熱水噴出孔周辺から採取したチムニーを構成していたと考えられる熱水性沈殿物については、2007

年には炭酸塩を主成分とするチムニー片がわずかに採取されたのみであったが、2008 年には 5 点の試

料が採取できた。熱水噴出孔直近(恐らく採取直前まで熱水に触れていて部分)で採取された試料は、

前年同様炭酸塩を主成分とした沈殿物であったが、チムニー周辺のマウンドを構成していた沈殿物は

硫化物、特に stibnite を主成分としたものであった(写真)。

水深200m以浅の浅海熱水系でチムニーを伴った熱水噴出孔の存在そのものが世界的に珍しいもので

あるが、さらに硫化物を主成分とした沈殿物のマウンドの存在はこれまで報告がない。

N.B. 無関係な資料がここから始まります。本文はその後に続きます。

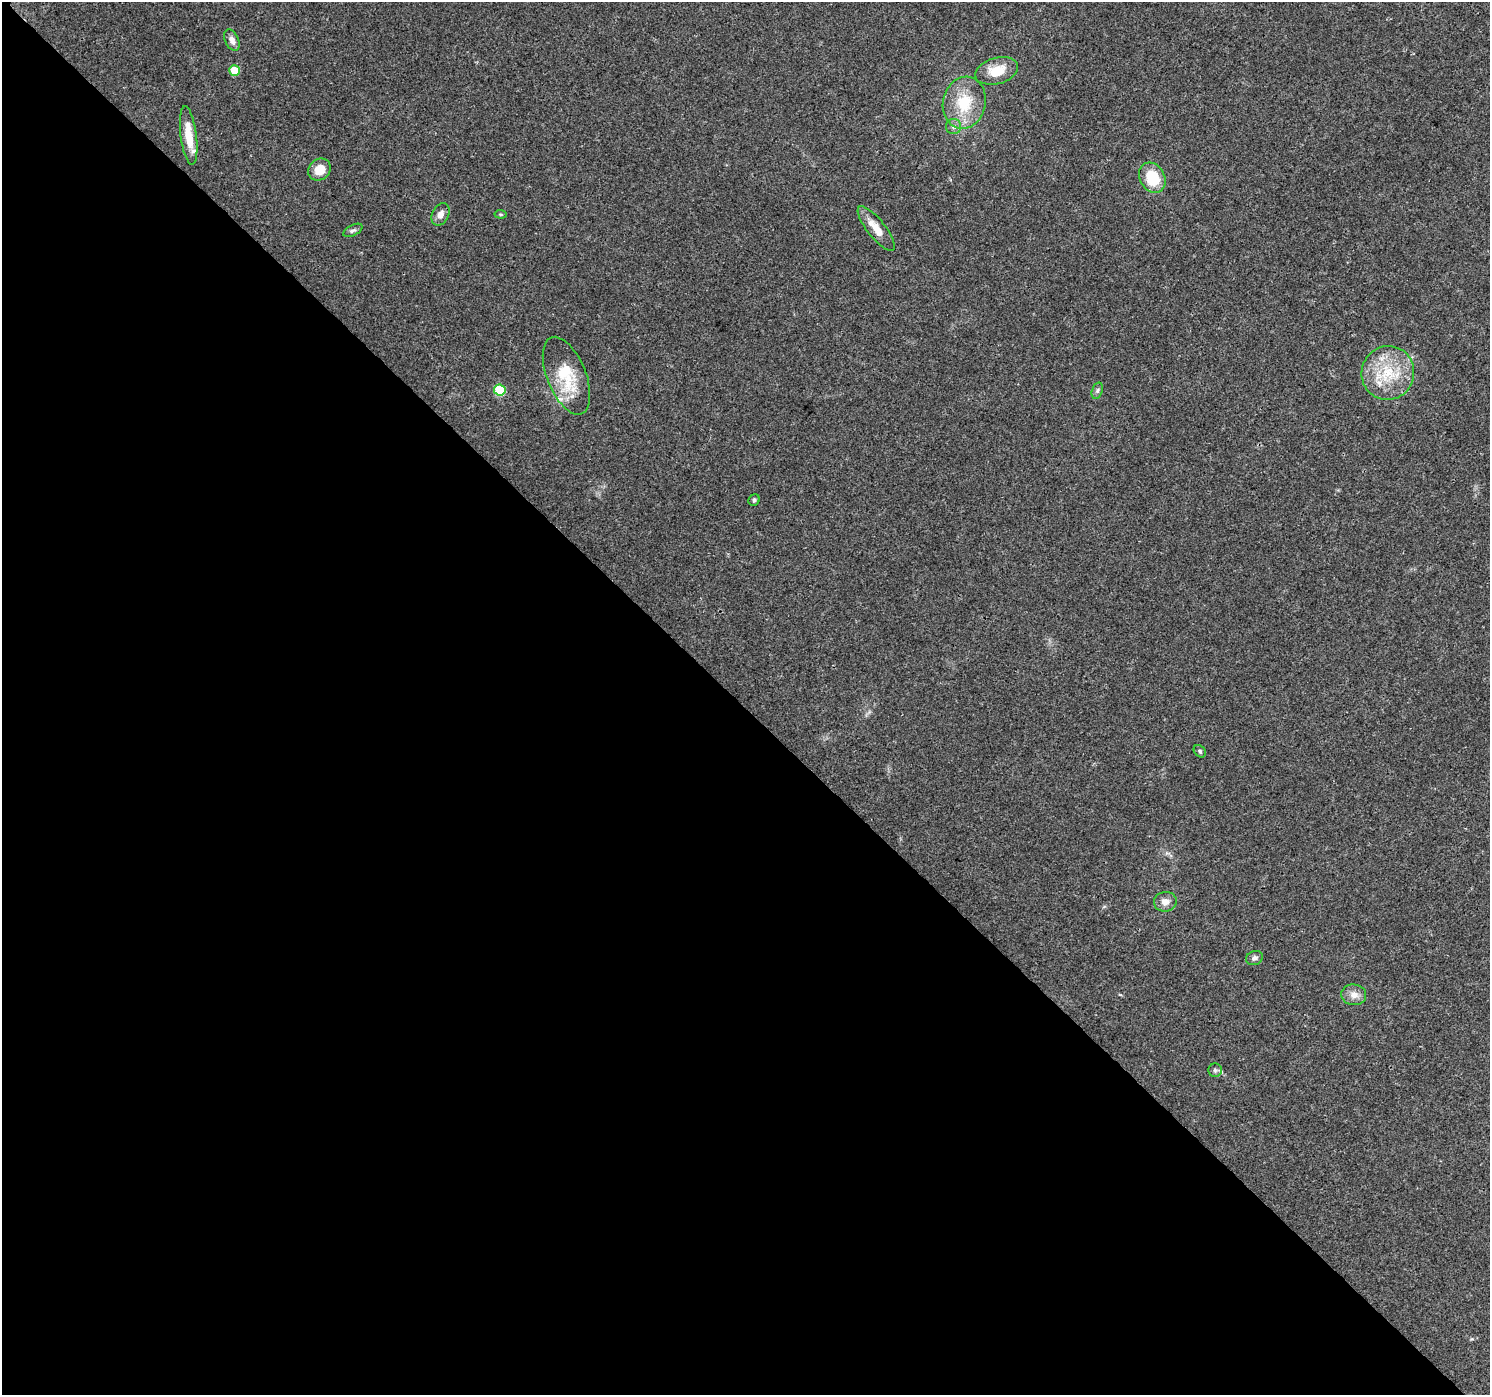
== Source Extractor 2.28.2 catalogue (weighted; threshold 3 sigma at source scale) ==
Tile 9 of 4 x 4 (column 1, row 3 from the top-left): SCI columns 77-1564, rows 1682-3074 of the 6098 x 6083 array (HDU 1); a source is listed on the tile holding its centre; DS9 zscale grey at full resolution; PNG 1492 x 1397 px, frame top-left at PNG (2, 2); each listed source drawn as its Kron ellipse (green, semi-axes under 4 px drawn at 4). Shown black and unused: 49% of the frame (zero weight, under 3 of 4 exposures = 7% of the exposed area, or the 3 px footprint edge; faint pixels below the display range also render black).
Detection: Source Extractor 2.28.2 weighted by HDU 2 'WHT'; one run over the whole footprint, this tile lists its part. Background 0.0386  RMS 0.0038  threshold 0.0172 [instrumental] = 3 sigma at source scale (4.5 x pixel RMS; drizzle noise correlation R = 1.50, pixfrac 1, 0.0396/0.0396 arcsec/px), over >= 5 px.
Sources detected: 24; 2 inside a brighter listed object's ellipse — not listed separately; the other 22 listed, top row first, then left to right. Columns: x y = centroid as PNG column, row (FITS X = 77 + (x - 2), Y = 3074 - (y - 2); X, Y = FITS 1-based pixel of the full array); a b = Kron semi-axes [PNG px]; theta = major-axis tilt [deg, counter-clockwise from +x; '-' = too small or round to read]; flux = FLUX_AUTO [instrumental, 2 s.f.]
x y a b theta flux
232 40 11 6 -64 2
234 70 5 5 - 8.1
997 71 22 13 15 8.2
964 103 26 21 78 15
953 126 7 7 - 1.4
189 136 29 8 -83 8.1
319 170 12 10 40 5.8
1152 178 16 12 -61 13
441 214 12 8 64 2.4
500 214 6 4 -7 0.48
876 229 27 9 -51 5.9
353 230 10 5 28 0.96
1388 373 27 26 - 18
566 376 41 19 -68 16
500 390 6 5 - 24
1097 391 8 5 72 0.93
754 500 6 5 - 0.82
1200 751 7 5 -47 0.73
1165 902 11 10 - 2.8
1254 958 9 7 22 1.2
1354 995 12 10 -5 3
1215 1070 6 6 - 0.9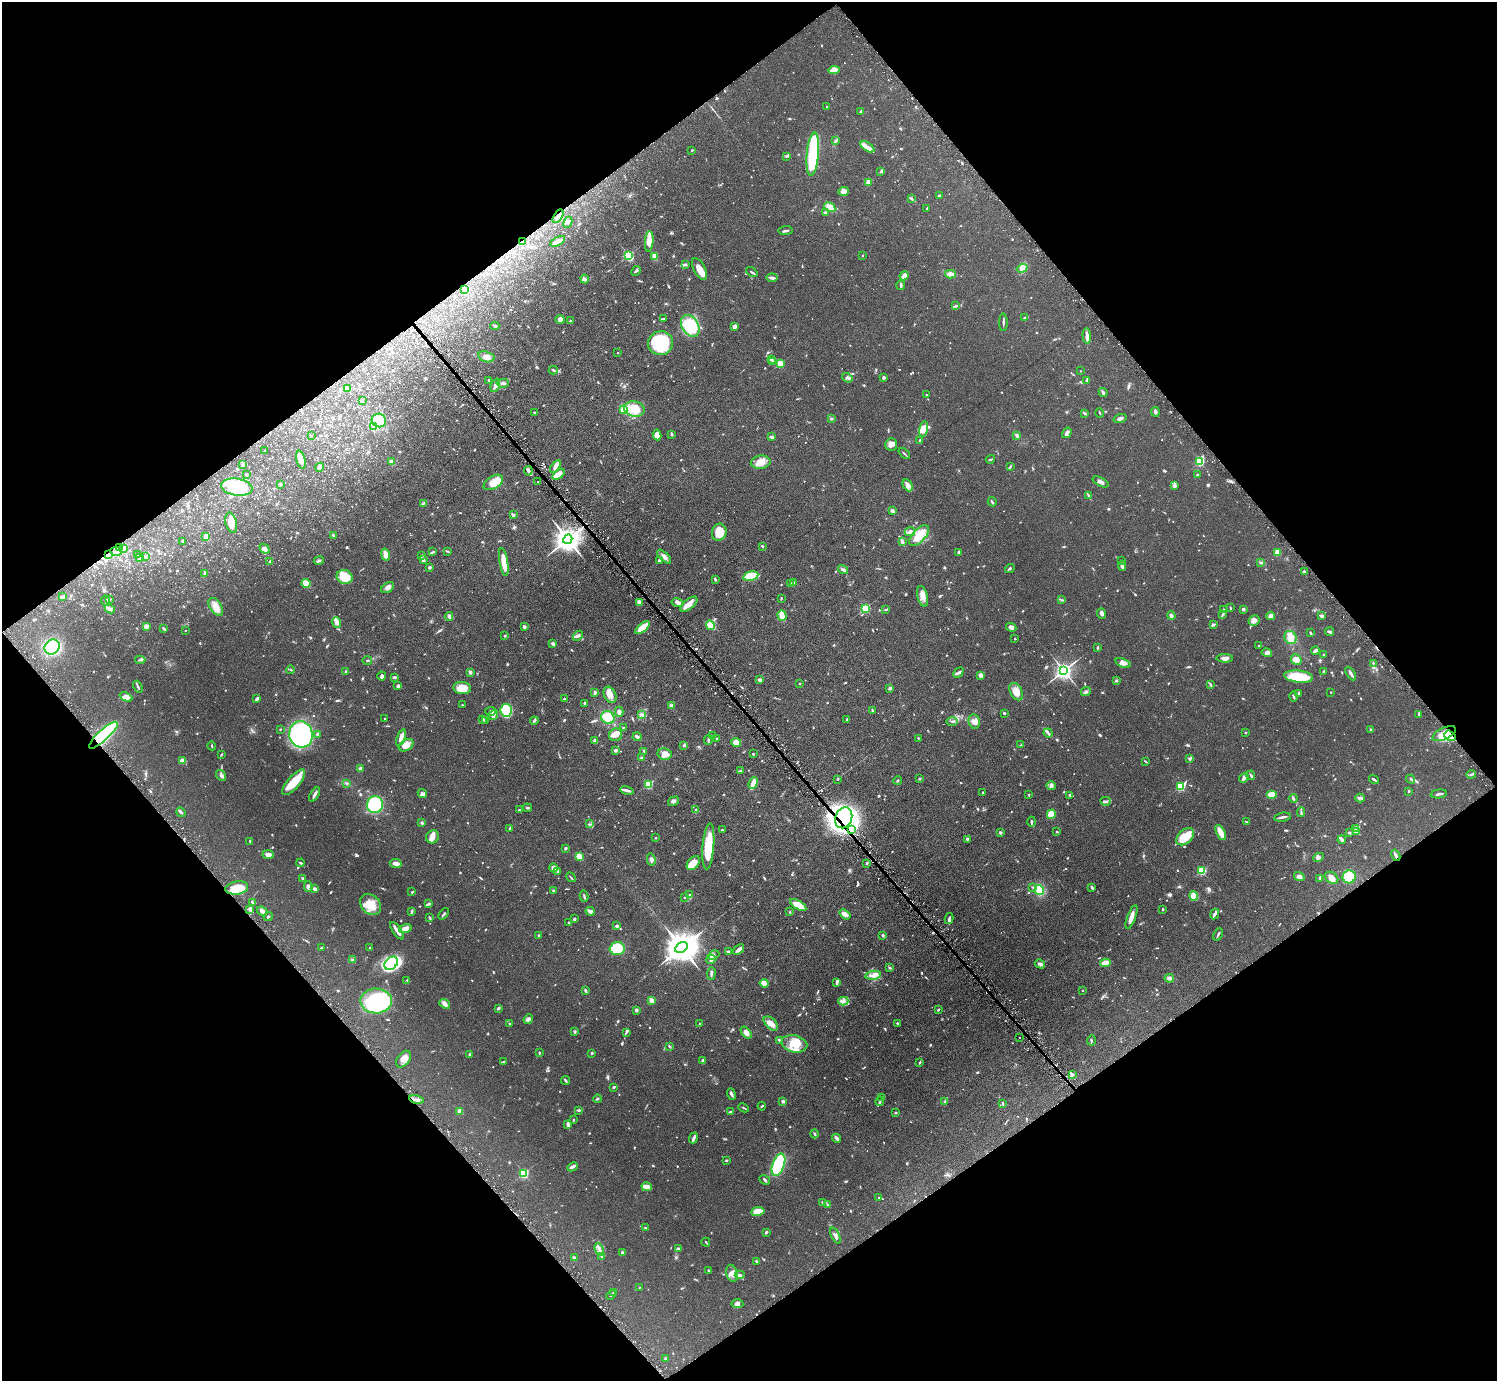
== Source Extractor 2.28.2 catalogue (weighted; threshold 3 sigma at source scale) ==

現在活動中の

熱水噴出孔からは主に炭酸塩鉱物が沈殿していることからマウンドの硫化物を沈殿させた過去の熱水

活動は現在とは化学的および物理的に大きく異なった性質のものであったと考えられる。

以上、現在若尊火口内で起こっている熱水活動は、少なくともこの1年間は組成に変動がなく、安

定しており、主に炭酸塩をチムニーとして沈殿させていることが示された。しかし、かつては硫化物

を沈殿させるような熱水活動であったことが解った。Stibnite はアンチモンの硫化鉱物であるが、資

源としてのアンチモンも stibnite から得られている。主な stibnite 鉱床は中国にあり、岩脈として

産出している。若尊火口底のように stibnite が海底面にマウンド状に産出する例は報告が無く、アン

チモンの未知のタイプの鉱床として、成立条件を明らかにできると期待される。現在、これら熱水性

沈殿物の詳細な組成を明らかにし、硫化物の沈殿条件の解明を目指している。